A bas-relief of Nikè, the goddess of conquest, in Ephesus.
A bas-relief of Nikè, the goddess of conquest, in Ephesus.

There’s no doubt about it; that book will certainly be written. Sluiter comments: ‘But this prize also offers a wonderful opportunity to give a significant impetus to my whole field of research, and I have ideas enough about how. I will use part of the prize to apply to a new research theme, but I first want to discuss it with a number of people. I’ll be able to tell you more about that in the autumn when the prize is actually awarded. When I think about it, it’s that impetus for my research that is most important for me.’

 

New Greek-Dutch dictionary

Sluiter intends to use at least part of the money for the collaboration between pre-university education (VWO) and the universities. Classicists are working on a new Greek-Dutch dictionary for use at VWO level and in the early bachelor’s years, as well as for anyone who needs ancient Greek, such as theologists and philosophers. ‘To date the project has been held together by financial improvisation,’ Sluiter explains, ‘but it now looks a lot brighter. A good foundation in Greek at pre-university level is essential for the success of our university programmes and consequently also for research. And a good dictionary that is founded on sensible linguistic principles really is a fundamental resource.’

Workshops

in the coming years Sluiter wants to invite an array of leading international researchers to give workshops, lectures and talks for her department of Greek and Latin language and culture in Leiden, for research master’s students and the national classics research school OIKOS. Sluiter: ‘This will give our young researchers a good picture of the latest developments in my field and it will also give them access to an international network at the very start of their career.’

PhD candidates

Finally, she intends to appoint a number of PhD candidates. Some of these will be for research that she herself will initiate, but she also wants to offer opportunities to young researchers with their own innovative ideas. ‘We have an excellent group of classicists in the Netherlands and particularly in Leiden, and I am really looking forward to doing some exciting new research with them. The most dynamic research often takes place at the interface between different disciplines, within Humanities, but also further afield. It is often difficult to find funding for such truly interdisciplinary research. But not now!’

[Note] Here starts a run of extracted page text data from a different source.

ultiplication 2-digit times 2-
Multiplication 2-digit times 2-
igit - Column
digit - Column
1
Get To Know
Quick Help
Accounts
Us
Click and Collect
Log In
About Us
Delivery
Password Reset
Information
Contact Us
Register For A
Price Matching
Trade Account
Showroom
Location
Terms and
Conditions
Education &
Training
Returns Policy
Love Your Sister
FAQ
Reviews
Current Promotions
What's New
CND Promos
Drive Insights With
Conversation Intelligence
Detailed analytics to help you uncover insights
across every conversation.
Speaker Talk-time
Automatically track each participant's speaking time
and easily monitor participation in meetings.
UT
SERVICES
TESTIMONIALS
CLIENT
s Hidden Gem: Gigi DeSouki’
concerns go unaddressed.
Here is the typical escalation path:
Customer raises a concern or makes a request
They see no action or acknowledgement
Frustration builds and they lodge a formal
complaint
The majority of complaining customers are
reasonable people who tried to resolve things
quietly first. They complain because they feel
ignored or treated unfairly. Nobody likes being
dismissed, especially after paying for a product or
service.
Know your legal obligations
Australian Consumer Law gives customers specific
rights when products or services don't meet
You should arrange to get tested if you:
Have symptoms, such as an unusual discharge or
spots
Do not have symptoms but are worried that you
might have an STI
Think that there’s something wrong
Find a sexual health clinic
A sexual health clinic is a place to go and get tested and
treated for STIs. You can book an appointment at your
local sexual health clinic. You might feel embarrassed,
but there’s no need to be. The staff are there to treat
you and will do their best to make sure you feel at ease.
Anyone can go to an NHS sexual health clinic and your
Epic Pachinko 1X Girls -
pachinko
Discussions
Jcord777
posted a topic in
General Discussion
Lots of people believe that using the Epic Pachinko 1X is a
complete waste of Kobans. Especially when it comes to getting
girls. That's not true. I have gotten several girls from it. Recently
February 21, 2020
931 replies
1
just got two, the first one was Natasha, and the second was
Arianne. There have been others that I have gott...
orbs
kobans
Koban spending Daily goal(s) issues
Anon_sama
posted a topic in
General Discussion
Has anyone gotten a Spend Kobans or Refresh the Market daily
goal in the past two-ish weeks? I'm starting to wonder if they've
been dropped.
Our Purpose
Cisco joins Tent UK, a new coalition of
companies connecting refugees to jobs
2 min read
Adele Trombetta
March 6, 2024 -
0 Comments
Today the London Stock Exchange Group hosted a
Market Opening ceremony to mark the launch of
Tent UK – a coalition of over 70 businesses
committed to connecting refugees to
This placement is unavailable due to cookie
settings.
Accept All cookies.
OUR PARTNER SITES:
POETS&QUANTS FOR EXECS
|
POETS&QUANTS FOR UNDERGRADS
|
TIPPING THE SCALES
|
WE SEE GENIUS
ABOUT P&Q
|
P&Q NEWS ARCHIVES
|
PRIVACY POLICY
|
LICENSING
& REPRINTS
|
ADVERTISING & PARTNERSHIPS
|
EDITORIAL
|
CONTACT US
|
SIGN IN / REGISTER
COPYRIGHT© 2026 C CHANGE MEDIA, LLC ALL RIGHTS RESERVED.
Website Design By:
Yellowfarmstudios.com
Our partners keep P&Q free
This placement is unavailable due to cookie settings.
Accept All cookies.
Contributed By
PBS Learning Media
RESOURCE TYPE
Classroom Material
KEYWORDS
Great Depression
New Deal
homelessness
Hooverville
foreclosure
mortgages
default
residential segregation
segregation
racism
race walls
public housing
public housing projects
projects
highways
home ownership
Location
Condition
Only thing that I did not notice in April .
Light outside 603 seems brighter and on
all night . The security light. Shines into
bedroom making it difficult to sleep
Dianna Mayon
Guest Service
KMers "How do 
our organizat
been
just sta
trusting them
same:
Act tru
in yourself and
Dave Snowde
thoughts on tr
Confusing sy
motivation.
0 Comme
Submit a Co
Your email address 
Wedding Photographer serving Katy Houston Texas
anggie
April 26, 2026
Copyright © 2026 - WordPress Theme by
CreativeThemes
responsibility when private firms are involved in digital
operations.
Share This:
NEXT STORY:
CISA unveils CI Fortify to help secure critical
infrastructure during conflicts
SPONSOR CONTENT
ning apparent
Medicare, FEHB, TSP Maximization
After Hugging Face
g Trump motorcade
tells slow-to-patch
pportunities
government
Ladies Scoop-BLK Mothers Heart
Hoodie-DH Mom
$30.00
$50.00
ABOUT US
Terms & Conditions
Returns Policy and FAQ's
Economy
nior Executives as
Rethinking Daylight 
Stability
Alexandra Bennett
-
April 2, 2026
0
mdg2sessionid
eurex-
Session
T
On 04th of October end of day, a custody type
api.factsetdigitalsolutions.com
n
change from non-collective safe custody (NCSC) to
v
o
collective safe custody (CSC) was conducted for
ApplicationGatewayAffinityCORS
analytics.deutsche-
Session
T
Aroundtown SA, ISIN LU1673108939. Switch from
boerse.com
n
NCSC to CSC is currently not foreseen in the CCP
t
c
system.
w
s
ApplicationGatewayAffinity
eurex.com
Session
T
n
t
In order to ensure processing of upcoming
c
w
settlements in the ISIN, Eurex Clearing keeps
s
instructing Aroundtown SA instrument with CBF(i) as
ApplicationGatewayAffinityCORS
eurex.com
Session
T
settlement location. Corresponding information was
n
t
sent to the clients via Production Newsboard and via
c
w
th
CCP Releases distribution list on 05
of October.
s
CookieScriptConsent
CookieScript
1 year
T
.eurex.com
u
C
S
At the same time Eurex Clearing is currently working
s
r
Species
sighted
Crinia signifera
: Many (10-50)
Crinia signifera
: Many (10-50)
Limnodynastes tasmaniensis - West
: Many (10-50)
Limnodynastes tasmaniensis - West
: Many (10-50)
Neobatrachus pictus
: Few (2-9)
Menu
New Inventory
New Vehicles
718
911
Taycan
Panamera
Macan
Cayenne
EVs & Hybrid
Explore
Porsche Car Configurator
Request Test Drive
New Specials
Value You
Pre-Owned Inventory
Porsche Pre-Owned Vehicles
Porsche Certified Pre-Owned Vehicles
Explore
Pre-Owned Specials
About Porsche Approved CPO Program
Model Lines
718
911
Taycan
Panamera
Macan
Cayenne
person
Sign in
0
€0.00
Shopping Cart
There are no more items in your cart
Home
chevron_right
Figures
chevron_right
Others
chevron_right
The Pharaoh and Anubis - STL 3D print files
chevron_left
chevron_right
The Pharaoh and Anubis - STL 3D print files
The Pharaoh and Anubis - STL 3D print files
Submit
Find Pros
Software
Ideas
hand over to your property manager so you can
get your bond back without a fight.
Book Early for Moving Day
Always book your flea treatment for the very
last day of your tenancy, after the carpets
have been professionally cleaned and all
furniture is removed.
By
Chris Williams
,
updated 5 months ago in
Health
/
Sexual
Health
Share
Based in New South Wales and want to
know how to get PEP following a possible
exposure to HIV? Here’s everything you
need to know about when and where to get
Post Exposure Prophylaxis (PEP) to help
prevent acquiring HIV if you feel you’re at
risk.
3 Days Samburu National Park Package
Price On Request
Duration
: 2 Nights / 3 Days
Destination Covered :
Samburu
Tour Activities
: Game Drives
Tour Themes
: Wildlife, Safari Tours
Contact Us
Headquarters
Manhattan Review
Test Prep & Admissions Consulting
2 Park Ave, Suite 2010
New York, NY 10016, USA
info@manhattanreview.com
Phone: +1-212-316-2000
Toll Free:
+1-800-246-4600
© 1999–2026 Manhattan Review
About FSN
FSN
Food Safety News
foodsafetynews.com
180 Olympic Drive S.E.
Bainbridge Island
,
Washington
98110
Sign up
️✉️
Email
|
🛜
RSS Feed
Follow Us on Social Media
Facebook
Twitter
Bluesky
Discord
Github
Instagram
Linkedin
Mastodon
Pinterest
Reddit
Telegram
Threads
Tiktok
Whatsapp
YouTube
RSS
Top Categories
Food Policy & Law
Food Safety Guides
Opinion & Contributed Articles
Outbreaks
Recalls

Ineke Sluiter (Amsterdam 1959) studied Classical Languages at the Vrije Universiteit, Amsterdam, where she also obtained her PhD, with honours. After a post-doc from the KNAW and research grants at the Center for Hellenic Studies (Harvard; Washington DC, 1994/5) and the Institute for Advanced Study (Princeton, 1996/7), she became Associate Professor at the University of Pennsylvania (Philadelphia). In 1999 she was appointed Professor of Greek Language and Literature in Leiden. Since 2000 she has been Academic Director of OIKOS, the National Research School in Classical Studies, in the Netherlands.
Sluiter has already won prizes both for her research and teaching, and has given a number of prestigious lectures, including the lecture at the 430th Dies Natalis of Leiden University in 2005.